◆ **Task brief**:
Restate word for word every line from the one containing "220 527 13.09" to the last line of the records below.

Items listed in a dataset
Segment Open
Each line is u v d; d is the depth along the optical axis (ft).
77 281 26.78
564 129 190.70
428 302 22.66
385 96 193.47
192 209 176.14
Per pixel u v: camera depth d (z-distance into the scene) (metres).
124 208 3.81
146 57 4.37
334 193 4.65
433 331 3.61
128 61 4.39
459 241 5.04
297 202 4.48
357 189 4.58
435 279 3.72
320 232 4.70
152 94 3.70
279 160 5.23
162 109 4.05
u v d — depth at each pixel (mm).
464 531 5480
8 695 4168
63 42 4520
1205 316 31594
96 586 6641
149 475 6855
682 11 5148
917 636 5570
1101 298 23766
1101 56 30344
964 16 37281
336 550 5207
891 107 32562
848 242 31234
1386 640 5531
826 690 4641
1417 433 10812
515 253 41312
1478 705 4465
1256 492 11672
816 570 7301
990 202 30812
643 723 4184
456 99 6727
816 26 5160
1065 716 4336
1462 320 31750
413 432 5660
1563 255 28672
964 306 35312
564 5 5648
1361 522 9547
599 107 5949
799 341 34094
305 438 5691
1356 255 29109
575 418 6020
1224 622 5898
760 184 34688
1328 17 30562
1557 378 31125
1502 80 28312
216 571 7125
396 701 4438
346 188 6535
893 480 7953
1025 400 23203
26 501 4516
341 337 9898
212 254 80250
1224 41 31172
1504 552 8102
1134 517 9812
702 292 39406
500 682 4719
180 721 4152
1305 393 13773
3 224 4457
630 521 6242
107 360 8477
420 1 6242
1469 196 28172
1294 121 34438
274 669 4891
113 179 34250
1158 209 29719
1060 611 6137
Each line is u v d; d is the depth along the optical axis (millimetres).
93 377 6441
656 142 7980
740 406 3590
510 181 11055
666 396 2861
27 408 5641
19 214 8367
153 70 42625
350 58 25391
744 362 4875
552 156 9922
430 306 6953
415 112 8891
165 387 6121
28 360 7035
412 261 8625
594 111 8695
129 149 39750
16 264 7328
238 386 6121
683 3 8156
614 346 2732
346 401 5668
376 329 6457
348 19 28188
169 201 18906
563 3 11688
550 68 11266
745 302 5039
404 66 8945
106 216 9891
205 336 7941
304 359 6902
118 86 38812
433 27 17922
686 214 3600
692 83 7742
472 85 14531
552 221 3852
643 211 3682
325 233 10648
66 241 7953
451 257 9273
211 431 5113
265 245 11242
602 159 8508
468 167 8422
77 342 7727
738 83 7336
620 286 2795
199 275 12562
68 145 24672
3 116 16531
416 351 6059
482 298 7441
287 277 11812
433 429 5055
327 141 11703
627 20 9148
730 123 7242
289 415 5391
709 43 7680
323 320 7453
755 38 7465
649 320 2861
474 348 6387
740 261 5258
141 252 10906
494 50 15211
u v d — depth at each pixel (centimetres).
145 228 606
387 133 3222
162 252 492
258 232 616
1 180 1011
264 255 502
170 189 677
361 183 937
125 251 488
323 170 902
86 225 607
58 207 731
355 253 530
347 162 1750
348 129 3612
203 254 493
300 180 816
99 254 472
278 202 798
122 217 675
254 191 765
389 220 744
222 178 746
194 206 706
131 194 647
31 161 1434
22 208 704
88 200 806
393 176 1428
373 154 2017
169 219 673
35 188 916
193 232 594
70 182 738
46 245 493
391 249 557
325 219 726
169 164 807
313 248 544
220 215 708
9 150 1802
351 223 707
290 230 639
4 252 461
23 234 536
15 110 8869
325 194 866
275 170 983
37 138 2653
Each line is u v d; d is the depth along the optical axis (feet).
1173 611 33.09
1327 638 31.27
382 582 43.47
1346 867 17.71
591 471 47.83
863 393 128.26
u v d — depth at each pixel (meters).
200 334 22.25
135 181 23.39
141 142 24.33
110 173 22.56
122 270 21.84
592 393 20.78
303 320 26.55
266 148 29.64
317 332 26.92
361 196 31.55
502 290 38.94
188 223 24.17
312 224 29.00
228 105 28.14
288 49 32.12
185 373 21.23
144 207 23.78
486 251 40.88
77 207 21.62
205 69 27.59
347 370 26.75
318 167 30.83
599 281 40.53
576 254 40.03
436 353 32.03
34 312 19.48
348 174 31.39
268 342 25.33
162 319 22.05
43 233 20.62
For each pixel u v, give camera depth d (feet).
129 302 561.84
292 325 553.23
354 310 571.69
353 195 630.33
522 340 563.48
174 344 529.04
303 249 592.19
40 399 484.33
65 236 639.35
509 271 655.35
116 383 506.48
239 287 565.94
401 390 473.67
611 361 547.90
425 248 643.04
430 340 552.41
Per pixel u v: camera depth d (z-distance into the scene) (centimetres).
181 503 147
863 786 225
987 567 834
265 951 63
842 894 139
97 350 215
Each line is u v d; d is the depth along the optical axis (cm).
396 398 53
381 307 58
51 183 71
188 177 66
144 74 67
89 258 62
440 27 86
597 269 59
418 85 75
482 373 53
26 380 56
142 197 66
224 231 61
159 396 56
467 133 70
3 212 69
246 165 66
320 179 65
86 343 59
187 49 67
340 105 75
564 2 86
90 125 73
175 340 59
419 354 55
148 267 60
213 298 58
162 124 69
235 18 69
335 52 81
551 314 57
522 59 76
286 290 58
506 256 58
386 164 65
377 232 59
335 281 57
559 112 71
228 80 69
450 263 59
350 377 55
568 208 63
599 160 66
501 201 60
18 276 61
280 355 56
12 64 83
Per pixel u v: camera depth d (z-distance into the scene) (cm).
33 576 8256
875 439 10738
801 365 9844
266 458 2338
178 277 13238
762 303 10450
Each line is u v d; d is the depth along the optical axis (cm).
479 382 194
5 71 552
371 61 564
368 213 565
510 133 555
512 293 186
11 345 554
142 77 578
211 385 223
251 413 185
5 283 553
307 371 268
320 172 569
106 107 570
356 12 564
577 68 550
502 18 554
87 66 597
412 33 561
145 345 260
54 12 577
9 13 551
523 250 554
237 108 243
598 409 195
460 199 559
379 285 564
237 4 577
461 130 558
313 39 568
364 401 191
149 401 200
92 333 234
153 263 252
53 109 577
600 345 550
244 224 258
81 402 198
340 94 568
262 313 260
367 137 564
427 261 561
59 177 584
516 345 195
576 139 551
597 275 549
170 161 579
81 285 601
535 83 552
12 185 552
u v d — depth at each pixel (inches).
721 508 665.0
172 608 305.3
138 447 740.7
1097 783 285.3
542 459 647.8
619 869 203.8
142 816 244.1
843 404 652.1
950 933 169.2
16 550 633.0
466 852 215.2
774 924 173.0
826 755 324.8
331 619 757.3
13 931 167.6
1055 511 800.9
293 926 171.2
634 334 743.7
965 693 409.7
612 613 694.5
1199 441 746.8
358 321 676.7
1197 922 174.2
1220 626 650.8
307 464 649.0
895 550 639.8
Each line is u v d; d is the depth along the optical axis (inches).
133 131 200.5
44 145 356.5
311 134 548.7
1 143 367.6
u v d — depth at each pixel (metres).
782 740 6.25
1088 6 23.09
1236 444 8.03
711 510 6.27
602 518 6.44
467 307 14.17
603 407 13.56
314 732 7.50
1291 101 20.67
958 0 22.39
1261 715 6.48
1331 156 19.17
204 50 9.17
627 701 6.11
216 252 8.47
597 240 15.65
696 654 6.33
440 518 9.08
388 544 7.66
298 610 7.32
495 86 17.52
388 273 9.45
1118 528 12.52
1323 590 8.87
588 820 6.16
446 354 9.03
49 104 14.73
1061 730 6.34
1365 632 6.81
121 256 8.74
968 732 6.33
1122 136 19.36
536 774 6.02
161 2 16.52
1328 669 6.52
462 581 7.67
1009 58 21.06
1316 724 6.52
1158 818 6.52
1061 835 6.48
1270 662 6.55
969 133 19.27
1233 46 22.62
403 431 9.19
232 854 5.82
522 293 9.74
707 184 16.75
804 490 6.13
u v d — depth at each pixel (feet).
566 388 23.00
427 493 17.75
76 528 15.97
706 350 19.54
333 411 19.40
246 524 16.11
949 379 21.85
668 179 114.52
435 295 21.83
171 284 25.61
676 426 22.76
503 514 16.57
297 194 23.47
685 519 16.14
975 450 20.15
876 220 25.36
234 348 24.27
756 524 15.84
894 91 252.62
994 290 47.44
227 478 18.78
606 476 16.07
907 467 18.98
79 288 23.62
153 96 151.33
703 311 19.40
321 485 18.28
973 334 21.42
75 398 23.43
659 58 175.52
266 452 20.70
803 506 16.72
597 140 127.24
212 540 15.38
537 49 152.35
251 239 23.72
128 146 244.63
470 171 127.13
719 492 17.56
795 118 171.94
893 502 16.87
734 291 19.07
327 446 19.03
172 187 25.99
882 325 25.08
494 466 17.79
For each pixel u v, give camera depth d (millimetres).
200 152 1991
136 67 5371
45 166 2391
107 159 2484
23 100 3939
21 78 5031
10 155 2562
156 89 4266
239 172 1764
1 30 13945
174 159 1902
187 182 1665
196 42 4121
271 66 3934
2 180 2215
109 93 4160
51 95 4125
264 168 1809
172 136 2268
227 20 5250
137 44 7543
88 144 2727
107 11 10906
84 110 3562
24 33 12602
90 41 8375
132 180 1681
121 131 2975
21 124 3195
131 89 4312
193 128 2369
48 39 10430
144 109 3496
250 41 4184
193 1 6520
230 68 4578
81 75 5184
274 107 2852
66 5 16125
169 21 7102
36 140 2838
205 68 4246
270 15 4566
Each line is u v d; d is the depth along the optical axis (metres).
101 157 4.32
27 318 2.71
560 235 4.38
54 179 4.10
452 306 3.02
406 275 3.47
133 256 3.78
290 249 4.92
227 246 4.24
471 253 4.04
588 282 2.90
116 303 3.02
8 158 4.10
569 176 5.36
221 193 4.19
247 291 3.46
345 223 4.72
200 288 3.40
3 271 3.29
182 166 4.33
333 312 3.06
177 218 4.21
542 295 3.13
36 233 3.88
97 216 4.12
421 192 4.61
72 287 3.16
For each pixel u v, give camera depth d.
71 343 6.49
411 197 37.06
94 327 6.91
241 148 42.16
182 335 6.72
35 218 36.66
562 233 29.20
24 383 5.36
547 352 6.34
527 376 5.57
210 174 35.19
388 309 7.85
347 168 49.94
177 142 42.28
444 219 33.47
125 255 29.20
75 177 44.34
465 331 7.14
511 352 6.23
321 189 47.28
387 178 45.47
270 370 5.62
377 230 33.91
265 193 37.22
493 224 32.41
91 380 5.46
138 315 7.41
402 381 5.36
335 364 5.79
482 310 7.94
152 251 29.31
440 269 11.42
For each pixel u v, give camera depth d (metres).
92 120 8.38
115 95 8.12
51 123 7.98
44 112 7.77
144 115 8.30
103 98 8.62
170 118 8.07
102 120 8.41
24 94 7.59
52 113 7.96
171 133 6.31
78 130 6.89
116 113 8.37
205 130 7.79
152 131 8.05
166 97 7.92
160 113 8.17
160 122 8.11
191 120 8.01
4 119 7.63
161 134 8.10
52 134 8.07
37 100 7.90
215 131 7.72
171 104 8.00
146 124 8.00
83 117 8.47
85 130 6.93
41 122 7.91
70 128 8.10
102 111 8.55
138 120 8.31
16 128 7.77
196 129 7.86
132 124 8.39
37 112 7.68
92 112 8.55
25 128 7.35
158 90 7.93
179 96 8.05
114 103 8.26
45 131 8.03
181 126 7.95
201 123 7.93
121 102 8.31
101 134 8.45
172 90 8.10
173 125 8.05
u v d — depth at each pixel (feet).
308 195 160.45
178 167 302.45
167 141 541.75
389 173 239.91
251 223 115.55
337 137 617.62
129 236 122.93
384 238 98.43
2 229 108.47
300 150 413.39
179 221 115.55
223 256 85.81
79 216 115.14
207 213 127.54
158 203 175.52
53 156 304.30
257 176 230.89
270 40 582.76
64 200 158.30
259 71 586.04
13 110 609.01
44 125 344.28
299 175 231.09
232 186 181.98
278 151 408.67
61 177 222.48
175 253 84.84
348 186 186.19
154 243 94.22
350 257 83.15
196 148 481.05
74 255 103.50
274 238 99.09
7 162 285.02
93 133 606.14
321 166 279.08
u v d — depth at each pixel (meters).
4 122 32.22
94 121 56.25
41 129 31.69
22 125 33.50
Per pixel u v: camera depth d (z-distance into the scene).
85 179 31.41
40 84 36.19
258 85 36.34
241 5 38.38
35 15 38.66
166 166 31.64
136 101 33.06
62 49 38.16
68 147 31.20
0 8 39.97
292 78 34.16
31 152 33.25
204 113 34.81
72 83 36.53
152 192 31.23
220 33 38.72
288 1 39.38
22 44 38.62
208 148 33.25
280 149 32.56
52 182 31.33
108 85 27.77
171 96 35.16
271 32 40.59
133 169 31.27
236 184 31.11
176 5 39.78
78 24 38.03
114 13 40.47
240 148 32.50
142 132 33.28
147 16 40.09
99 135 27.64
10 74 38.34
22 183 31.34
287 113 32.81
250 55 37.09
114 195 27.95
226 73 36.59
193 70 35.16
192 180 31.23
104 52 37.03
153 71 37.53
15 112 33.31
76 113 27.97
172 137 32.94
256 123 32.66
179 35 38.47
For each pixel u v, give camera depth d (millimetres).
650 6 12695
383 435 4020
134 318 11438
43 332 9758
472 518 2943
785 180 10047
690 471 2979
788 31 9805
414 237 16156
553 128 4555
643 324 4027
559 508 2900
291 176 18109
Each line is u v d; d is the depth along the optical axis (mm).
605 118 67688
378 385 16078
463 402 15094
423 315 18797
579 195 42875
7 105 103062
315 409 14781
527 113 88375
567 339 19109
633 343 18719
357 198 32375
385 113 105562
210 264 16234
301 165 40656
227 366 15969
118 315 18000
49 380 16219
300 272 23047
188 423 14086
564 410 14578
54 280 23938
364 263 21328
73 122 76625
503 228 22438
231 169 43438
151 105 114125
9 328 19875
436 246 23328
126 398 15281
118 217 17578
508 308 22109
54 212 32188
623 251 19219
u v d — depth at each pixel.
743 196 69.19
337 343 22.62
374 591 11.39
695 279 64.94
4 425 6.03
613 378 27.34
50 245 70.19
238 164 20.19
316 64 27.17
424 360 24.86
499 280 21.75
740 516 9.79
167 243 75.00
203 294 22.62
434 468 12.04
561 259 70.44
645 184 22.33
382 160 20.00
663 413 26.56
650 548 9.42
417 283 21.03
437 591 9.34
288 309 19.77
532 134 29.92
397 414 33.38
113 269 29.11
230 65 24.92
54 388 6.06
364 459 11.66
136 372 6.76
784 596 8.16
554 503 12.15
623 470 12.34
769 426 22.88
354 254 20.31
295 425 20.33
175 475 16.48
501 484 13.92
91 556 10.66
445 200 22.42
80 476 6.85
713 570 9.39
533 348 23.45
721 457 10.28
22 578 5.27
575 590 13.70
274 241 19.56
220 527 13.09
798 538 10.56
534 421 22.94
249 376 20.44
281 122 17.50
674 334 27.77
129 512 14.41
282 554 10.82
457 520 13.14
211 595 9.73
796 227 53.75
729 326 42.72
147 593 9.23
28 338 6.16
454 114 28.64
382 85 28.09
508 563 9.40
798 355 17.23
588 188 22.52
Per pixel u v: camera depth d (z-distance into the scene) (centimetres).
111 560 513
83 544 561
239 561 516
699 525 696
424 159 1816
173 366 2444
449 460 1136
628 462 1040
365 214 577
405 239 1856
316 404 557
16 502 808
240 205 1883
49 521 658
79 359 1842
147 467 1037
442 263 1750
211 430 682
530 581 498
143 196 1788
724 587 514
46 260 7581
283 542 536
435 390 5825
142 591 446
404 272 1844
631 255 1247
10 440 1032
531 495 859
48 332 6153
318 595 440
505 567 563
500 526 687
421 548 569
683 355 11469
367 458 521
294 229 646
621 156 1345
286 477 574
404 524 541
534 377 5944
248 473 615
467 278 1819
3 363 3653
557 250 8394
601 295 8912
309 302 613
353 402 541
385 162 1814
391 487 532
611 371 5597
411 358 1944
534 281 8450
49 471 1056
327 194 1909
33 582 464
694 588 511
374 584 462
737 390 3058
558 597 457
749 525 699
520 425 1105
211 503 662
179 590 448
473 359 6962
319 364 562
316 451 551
Segment Closed
◆ **Exercise answer**:
220 527 13.09
798 538 10.56
534 421 22.94
249 376 20.44
281 122 17.50
674 334 27.77
129 512 14.41
282 554 10.82
457 520 13.14
211 595 9.73
796 227 53.75
729 326 42.72
147 593 9.23
28 338 6.16
454 114 28.64
382 85 28.09
508 563 9.40
798 355 17.23
588 188 22.52
Per pixel u v: camera depth d (z-distance into the scene) (centimetres).
111 560 513
83 544 561
239 561 516
699 525 696
424 159 1816
173 366 2444
449 460 1136
628 462 1040
365 214 577
405 239 1856
316 404 557
16 502 808
240 205 1883
49 521 658
79 359 1842
147 467 1037
442 263 1750
211 430 682
530 581 498
143 196 1788
724 587 514
46 260 7581
283 542 536
435 390 5825
142 591 446
404 272 1844
631 255 1247
10 440 1032
531 495 859
48 332 6153
318 595 440
505 567 563
500 526 687
421 548 569
683 355 11469
367 458 521
294 229 646
621 156 1345
286 477 574
404 524 541
534 377 5944
248 473 615
467 278 1819
3 363 3653
557 250 8394
601 295 8912
309 302 613
353 402 541
385 162 1814
391 487 532
611 371 5597
411 358 1944
534 281 8450
49 471 1056
327 194 1909
33 582 464
694 588 511
374 584 462
737 390 3058
558 597 457
749 525 699
520 425 1105
211 503 662
179 590 448
473 359 6962
319 364 562
316 451 551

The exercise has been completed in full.